WORK TO COMPLETE: Could you set down exactly the lines in the records below between the line holding "right front paw: (582, 425)" and the line holding "right shoulder: (423, 477)", inclusive?

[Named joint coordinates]
=== Begin Enclosure ===

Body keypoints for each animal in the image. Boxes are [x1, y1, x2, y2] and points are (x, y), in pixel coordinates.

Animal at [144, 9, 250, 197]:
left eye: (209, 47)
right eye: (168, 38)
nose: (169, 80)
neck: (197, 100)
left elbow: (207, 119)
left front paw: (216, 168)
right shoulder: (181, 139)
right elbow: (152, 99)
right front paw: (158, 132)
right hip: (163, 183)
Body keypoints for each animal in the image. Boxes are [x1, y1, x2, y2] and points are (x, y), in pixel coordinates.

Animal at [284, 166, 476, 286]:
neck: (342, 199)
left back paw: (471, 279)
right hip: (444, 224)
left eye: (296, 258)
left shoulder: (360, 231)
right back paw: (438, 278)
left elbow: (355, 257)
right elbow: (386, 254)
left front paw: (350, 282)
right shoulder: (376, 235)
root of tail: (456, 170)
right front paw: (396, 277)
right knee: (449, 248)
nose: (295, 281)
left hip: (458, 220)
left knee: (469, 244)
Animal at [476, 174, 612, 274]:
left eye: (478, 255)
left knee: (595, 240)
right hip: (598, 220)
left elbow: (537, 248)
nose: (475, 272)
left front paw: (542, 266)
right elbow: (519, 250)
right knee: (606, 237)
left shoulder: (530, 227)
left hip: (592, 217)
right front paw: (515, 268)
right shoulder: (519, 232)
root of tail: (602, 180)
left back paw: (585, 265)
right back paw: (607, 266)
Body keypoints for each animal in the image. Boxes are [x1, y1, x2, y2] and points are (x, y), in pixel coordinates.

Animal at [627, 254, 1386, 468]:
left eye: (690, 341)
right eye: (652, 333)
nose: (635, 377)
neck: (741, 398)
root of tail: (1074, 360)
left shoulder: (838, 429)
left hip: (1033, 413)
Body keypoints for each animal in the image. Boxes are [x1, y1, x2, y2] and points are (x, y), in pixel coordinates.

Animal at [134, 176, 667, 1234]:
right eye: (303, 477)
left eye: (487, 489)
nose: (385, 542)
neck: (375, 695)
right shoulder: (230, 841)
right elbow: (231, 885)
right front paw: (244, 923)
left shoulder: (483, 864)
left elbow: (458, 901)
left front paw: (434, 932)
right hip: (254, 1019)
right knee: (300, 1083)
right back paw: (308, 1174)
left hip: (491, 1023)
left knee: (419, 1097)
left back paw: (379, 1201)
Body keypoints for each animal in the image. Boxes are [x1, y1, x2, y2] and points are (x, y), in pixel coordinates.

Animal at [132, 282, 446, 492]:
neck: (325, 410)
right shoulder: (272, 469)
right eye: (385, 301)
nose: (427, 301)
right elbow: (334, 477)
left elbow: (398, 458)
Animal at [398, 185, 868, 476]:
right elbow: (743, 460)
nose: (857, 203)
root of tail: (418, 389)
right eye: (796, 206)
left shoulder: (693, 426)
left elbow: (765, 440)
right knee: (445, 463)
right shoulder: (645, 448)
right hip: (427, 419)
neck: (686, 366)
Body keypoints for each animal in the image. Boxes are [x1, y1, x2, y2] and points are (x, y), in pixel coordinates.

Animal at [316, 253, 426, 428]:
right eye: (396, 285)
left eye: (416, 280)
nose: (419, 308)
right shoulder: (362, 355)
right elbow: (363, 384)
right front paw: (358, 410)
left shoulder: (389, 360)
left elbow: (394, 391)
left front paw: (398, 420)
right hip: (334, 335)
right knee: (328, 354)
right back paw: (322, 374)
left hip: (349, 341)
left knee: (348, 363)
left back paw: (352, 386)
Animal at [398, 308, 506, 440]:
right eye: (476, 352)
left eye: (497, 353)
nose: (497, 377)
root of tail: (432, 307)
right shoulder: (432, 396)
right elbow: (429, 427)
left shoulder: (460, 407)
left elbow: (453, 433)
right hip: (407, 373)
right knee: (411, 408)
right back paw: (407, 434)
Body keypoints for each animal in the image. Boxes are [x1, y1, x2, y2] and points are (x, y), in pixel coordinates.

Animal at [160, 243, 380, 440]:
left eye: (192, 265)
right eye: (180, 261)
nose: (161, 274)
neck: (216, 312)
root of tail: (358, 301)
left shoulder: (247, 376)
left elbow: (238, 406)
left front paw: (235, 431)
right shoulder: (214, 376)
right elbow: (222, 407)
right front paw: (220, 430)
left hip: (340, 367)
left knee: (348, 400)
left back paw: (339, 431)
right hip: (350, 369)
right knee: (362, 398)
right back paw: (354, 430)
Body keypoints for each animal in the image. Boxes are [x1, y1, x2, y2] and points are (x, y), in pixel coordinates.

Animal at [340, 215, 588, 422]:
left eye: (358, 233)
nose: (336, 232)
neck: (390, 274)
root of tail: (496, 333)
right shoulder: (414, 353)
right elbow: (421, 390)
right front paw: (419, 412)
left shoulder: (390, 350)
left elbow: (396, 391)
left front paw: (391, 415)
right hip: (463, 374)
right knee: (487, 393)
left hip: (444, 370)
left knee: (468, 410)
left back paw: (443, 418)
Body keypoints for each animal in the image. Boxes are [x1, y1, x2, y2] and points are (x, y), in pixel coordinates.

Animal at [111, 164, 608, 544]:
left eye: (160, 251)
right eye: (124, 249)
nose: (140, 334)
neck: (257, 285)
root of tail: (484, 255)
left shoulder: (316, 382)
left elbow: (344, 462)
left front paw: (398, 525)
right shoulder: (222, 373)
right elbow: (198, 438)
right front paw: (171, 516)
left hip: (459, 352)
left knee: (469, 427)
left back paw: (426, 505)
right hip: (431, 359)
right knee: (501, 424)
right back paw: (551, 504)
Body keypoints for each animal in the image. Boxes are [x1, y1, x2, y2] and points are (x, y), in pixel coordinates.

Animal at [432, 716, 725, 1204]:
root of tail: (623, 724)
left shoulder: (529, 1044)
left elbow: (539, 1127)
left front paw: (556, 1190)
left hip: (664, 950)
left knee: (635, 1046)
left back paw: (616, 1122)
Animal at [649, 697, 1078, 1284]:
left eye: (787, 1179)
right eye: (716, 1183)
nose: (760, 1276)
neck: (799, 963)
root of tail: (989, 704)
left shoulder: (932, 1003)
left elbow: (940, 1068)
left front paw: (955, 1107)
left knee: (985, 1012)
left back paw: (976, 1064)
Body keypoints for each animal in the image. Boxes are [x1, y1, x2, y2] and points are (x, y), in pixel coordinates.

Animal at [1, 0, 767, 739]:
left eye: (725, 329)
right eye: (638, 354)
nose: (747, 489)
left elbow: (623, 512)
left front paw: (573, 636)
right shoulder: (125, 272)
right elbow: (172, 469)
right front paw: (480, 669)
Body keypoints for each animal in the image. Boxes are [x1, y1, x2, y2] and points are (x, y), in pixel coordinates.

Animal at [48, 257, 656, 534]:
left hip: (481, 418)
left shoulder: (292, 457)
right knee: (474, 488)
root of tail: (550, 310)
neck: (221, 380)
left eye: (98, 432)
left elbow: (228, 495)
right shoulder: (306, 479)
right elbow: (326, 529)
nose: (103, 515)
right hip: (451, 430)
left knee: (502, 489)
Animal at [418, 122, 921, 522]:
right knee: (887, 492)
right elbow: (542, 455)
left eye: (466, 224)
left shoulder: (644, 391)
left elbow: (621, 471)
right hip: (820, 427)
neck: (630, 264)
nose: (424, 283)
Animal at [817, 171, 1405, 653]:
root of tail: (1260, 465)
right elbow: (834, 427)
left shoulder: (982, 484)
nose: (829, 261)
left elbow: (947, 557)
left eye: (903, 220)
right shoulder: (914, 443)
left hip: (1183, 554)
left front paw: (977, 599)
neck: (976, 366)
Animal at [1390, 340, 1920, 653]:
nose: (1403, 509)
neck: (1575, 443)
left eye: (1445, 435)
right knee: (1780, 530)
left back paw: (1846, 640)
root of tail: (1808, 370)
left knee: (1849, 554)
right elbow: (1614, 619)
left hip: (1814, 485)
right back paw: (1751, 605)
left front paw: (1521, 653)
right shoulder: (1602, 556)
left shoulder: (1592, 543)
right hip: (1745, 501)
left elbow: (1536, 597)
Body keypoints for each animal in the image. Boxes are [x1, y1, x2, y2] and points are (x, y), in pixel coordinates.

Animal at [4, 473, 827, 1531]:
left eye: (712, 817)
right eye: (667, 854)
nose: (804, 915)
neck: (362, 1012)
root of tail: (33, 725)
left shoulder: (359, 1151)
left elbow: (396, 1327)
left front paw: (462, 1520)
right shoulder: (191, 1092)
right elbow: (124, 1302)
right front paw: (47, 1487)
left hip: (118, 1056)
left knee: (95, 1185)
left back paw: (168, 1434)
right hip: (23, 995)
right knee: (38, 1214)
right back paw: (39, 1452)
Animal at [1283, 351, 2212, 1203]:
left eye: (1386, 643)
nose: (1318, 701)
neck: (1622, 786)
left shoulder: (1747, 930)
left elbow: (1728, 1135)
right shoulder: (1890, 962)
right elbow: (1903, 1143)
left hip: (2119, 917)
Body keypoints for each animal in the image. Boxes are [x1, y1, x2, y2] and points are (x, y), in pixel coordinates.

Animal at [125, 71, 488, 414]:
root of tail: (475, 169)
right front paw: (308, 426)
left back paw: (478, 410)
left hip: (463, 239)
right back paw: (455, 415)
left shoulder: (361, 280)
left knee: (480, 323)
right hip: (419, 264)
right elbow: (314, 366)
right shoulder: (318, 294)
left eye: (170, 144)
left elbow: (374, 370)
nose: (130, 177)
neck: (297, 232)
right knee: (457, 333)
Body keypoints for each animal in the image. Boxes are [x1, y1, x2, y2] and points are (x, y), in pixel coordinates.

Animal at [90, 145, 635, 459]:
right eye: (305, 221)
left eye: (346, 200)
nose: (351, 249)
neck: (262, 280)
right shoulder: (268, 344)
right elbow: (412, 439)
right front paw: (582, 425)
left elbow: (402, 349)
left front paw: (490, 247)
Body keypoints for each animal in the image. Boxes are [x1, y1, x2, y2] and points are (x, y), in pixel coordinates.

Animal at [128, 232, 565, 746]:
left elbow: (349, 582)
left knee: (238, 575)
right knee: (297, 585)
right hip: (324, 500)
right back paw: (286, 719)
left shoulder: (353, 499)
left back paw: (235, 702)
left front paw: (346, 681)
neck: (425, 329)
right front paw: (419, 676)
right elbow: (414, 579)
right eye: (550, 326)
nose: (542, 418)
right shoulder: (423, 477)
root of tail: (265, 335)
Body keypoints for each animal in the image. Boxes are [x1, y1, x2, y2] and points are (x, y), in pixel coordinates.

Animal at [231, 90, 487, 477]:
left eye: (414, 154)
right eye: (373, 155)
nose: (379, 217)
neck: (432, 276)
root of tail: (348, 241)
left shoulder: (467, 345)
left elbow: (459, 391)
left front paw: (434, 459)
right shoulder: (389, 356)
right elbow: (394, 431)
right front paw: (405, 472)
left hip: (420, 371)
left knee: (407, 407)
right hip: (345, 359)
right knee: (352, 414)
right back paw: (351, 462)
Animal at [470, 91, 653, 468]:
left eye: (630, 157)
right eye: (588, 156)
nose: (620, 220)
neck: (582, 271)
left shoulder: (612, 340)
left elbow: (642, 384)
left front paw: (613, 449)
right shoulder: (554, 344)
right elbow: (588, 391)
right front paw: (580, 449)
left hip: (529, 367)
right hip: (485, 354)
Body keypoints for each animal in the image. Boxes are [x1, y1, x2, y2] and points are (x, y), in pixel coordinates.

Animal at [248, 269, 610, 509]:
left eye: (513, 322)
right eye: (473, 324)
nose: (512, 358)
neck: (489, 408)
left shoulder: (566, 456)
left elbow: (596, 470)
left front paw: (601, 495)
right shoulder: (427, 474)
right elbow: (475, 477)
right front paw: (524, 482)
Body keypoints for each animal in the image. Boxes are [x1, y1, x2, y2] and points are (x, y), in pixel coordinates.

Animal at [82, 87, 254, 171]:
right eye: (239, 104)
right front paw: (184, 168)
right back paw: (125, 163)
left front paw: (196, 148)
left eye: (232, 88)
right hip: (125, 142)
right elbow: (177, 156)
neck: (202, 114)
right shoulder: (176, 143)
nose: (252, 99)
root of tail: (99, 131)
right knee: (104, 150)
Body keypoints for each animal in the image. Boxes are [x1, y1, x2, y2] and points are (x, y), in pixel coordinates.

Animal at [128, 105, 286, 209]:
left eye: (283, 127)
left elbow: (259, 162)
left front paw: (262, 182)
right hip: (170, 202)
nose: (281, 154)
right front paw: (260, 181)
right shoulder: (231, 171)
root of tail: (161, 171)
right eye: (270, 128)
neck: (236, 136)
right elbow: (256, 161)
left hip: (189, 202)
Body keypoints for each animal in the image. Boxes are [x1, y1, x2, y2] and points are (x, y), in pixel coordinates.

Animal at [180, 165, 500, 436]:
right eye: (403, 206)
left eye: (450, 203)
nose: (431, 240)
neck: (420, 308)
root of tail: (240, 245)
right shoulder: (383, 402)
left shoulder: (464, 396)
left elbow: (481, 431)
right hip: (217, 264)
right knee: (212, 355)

=== End Enclosure ===

TASK ANSWER:
right front paw: (582, 425)
left elbow: (402, 349)
left front paw: (490, 247)
Body keypoints for each animal in the image. Boxes are [x1, y1, x2, y2] and points are (x, y), in pixel coordinates.

Animal at [128, 232, 565, 746]:
left elbow: (349, 582)
left knee: (238, 575)
right knee: (297, 585)
right hip: (324, 500)
right back paw: (286, 719)
left shoulder: (353, 499)
left back paw: (235, 702)
left front paw: (346, 681)
neck: (425, 329)
right front paw: (419, 676)
right elbow: (414, 579)
right eye: (550, 326)
nose: (542, 418)
right shoulder: (423, 477)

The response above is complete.